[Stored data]
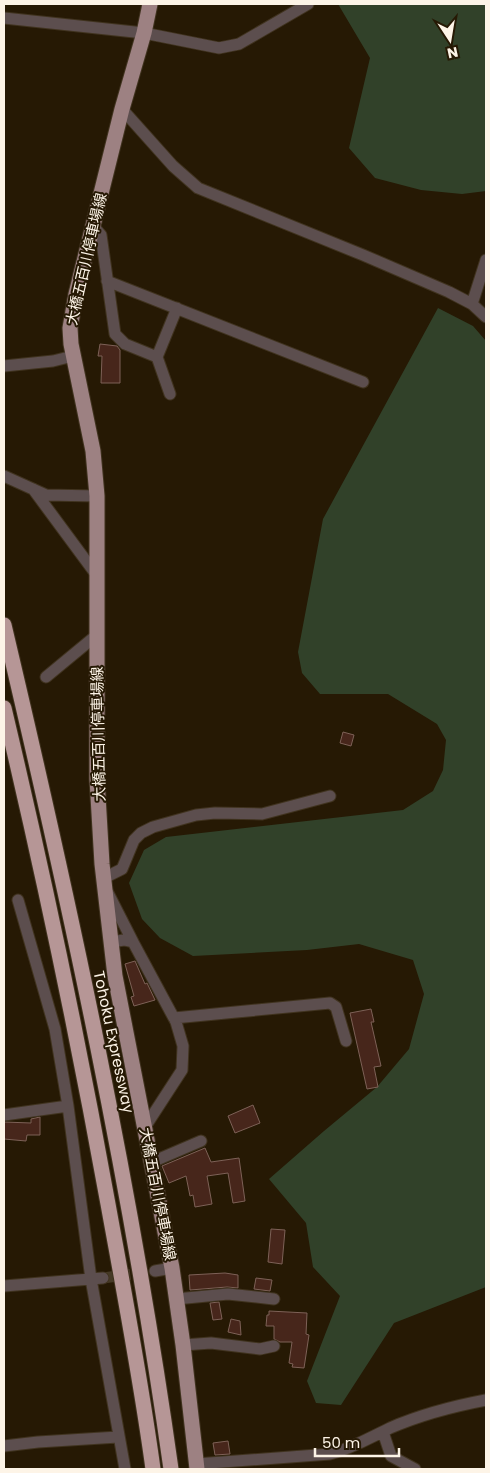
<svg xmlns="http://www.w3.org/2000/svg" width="490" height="1473" font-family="Poppins,'Noto Sans JP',sans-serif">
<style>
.green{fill:#314129}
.building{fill:#47261b;stroke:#7d6157}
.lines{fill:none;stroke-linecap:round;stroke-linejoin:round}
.minor-tunnel{stroke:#463a26;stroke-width:11;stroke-dasharray:11 5.5;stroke-linecap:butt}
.minor-casing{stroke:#40331f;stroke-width:13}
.major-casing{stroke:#40331f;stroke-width:17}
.highway-casing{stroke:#40331f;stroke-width:17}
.minor{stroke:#5c4e4e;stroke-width:11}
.major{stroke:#9d8182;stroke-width:15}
.highway{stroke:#b69696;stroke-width:15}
.labels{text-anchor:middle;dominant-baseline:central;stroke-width:4;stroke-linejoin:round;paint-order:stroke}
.street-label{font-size:15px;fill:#fdf4e7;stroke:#261904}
</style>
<rect width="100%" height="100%" fill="#261904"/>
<path class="green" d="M338,4H486V191L462,194L421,190L375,178L349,148L370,58Z
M438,308L473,326L486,341V1287L394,1323L341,1405L316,1403L307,1381L340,1296L313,1267L306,1223L269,1179L324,1131L377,1087L409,1049L424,994L413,960L359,944L307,950L193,956L160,938L142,919L129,883L144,850L166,837L403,810L433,791L443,770L446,740L437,724L388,694H320L302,673L298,652L323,519Z"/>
<path class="building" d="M100,344L117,346L120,350V383H101L102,356H98Z
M343,732L354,735L351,746L340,743Z
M135,961L145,984L147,983L155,1000L134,1006L131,997L134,996L125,964Z
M371,1009L374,1022H371L381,1066L374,1067L378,1087L367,1089L350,1013Z
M253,1105L260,1123L235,1133L228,1116Z
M40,1117V1135H27L26,1141L4,1139V1122L31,1123V1119Z
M205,1148L211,1162L239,1158L245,1201L233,1203L228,1173L207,1176L212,1204L195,1207L193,1195L190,1196L186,1176L169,1183L162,1166Z
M271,1229L285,1230L282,1264L268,1262Z
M225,1273L238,1275V1288L227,1287L190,1290L189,1275Z
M256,1278L272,1280L270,1291L254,1289Z
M219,1302L222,1319L213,1320L210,1303Z
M269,1311L307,1313L306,1334L309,1335L304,1368L292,1367L293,1364L289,1363L292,1342H280L274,1339V1326H266L267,1315H269Z
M231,1319L240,1321L241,1335L228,1332Z
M228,1441L230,1454L215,1455L213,1443Z"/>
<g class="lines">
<path class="minor-tunnel" d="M103,1278L155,1271"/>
<defs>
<path id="minor" d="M4,18L144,33L219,48L239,44L308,4
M122,109L173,166L198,188L363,255L449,292L472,304L486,260
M93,226L101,235L115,334L125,344L157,357L170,394
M107,281L363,382
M472,304L486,317
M157,357L177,308
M4,366L53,361L73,356
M4,476L46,495L97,496
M33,489L98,577
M46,677L98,634
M104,878L122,869L134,840L141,833L153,827L196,815L215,813L262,814L330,796
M108,893L133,942
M18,900L55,1029L68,1106
M111,942L124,940L133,942L176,1022L183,1046L182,1070L145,1127
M174,1018L330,1003L336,1007L346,1041
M4,1115L68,1106L91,1279L125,1469
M152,1162L201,1141
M155,1271L172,1268
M4,1286L103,1278
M176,1299L228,1294L274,1299
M183,1345L211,1343L260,1349L274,1346
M383,1432L391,1456L415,1469
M4,1446L38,1442L118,1437
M196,1464L330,1454C353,1448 369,1438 390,1428C420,1415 454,1406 486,1400"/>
<path id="major" d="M150,4L144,33L122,109L76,294L70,328L71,344L93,451L97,496V779L102,864L115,976L172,1268L183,1345L197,1469"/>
<path id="highway" d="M4,625C70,904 131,1185 171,1469
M4,708C43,872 78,1038 108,1204C124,1292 141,1380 153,1469"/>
</defs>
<use href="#minor" class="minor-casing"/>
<use href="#major" class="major-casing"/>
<use href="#highway" class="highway-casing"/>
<use href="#minor" class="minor"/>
<use href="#major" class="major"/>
<use href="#highway" class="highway"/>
</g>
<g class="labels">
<g class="street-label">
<text transform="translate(86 259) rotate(-77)">大橋五百川停車場線</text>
<text transform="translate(98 734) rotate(-91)">大橋五百川停車場線</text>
<text transform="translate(114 1042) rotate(78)">Tohoku Expressway</text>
<text transform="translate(158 1194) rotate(79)">大橋五百川停車場線</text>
</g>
</g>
<rect width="490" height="1473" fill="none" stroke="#fdf4e7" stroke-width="10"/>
<g transform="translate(450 40) rotate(168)" stroke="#261904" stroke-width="4" paint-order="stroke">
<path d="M0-4L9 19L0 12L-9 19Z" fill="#fdf4e7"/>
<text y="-8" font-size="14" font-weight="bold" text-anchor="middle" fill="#fdf4e7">N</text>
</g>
<path d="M315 1448v8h84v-8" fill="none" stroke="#fdf4e7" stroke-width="2.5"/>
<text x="322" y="1448" font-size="15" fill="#fdf4e7" stroke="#261904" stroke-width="4" paint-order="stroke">50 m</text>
</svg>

— TASK TO COMPLETE —
Retype the data above exactly. Leave the pictures out.

— ANSWER SPACE —
<svg xmlns="http://www.w3.org/2000/svg" width="490" height="1473" font-family="Poppins,'Noto Sans JP',sans-serif">
<style>
.green{fill:#314129}
.building{fill:#47261b;stroke:#7d6157}
.lines{fill:none;stroke-linecap:round;stroke-linejoin:round}
.minor-tunnel{stroke:#463a26;stroke-width:11;stroke-dasharray:11 5.5;stroke-linecap:butt}
.minor-casing{stroke:#40331f;stroke-width:13}
.major-casing{stroke:#40331f;stroke-width:17}
.highway-casing{stroke:#40331f;stroke-width:17}
.minor{stroke:#5c4e4e;stroke-width:11}
.major{stroke:#9d8182;stroke-width:15}
.highway{stroke:#b69696;stroke-width:15}
.labels{text-anchor:middle;dominant-baseline:central;stroke-width:4;stroke-linejoin:round;paint-order:stroke}
.street-label{font-size:15px;fill:#fdf4e7;stroke:#261904}
</style>
<rect width="100%" height="100%" fill="#261904"/>
<path class="green" d="M338,4H486V191L462,194L421,190L375,178L349,148L370,58Z
M438,308L473,326L486,341V1287L394,1323L341,1405L316,1403L307,1381L340,1296L313,1267L306,1223L269,1179L324,1131L377,1087L409,1049L424,994L413,960L359,944L307,950L193,956L160,938L142,919L129,883L144,850L166,837L403,810L433,791L443,770L446,740L437,724L388,694H320L302,673L298,652L323,519Z"/>
<path class="building" d="M100,344L117,346L120,350V383H101L102,356H98Z
M343,732L354,735L351,746L340,743Z
M135,961L145,984L147,983L155,1000L134,1006L131,997L134,996L125,964Z
M371,1009L374,1022H371L381,1066L374,1067L378,1087L367,1089L350,1013Z
M253,1105L260,1123L235,1133L228,1116Z
M40,1117V1135H27L26,1141L4,1139V1122L31,1123V1119Z
M205,1148L211,1162L239,1158L245,1201L233,1203L228,1173L207,1176L212,1204L195,1207L193,1195L190,1196L186,1176L169,1183L162,1166Z
M271,1229L285,1230L282,1264L268,1262Z
M225,1273L238,1275V1288L227,1287L190,1290L189,1275Z
M256,1278L272,1280L270,1291L254,1289Z
M219,1302L222,1319L213,1320L210,1303Z
M269,1311L307,1313L306,1334L309,1335L304,1368L292,1367L293,1364L289,1363L292,1342H280L274,1339V1326H266L267,1315H269Z
M231,1319L240,1321L241,1335L228,1332Z
M228,1441L230,1454L215,1455L213,1443Z"/>
<g class="lines">
<path class="minor-tunnel" d="M103,1278L155,1271"/>
<defs>
<path id="minor" d="M4,18L144,33L219,48L239,44L308,4
M122,109L173,166L198,188L363,255L449,292L472,304L486,260
M93,226L101,235L115,334L125,344L157,357L170,394
M107,281L363,382
M472,304L486,317
M157,357L177,308
M4,366L53,361L73,356
M4,476L46,495L97,496
M33,489L98,577
M46,677L98,634
M104,878L122,869L134,840L141,833L153,827L196,815L215,813L262,814L330,796
M108,893L133,942
M18,900L55,1029L68,1106
M111,942L124,940L133,942L176,1022L183,1046L182,1070L145,1127
M174,1018L330,1003L336,1007L346,1041
M4,1115L68,1106L91,1279L125,1469
M152,1162L201,1141
M155,1271L172,1268
M4,1286L103,1278
M176,1299L228,1294L274,1299
M183,1345L211,1343L260,1349L274,1346
M383,1432L391,1456L415,1469
M4,1446L38,1442L118,1437
M196,1464L330,1454C353,1448 369,1438 390,1428C420,1415 454,1406 486,1400"/>
<path id="major" d="M150,4L144,33L122,109L76,294L70,328L71,344L93,451L97,496V779L102,864L115,976L172,1268L183,1345L197,1469"/>
<path id="highway" d="M4,625C70,904 131,1185 171,1469
M4,708C43,872 78,1038 108,1204C124,1292 141,1380 153,1469"/>
</defs>
<use href="#minor" class="minor-casing"/>
<use href="#major" class="major-casing"/>
<use href="#highway" class="highway-casing"/>
<use href="#minor" class="minor"/>
<use href="#major" class="major"/>
<use href="#highway" class="highway"/>
</g>
<g class="labels">
<g class="street-label">
<text transform="translate(86 259) rotate(-77)">大橋五百川停車場線</text>
<text transform="translate(98 734) rotate(-91)">大橋五百川停車場線</text>
<text transform="translate(114 1042) rotate(78)">Tohoku Expressway</text>
<text transform="translate(158 1194) rotate(79)">大橋五百川停車場線</text>
</g>
</g>
<rect width="490" height="1473" fill="none" stroke="#fdf4e7" stroke-width="10"/>
<g transform="translate(450 40) rotate(168)" stroke="#261904" stroke-width="4" paint-order="stroke">
<path d="M0-4L9 19L0 12L-9 19Z" fill="#fdf4e7"/>
<text y="-8" font-size="14" font-weight="bold" text-anchor="middle" fill="#fdf4e7">N</text>
</g>
<path d="M315 1448v8h84v-8" fill="none" stroke="#fdf4e7" stroke-width="2.5"/>
<text x="322" y="1448" font-size="15" fill="#fdf4e7" stroke="#261904" stroke-width="4" paint-order="stroke">50 m</text>
</svg>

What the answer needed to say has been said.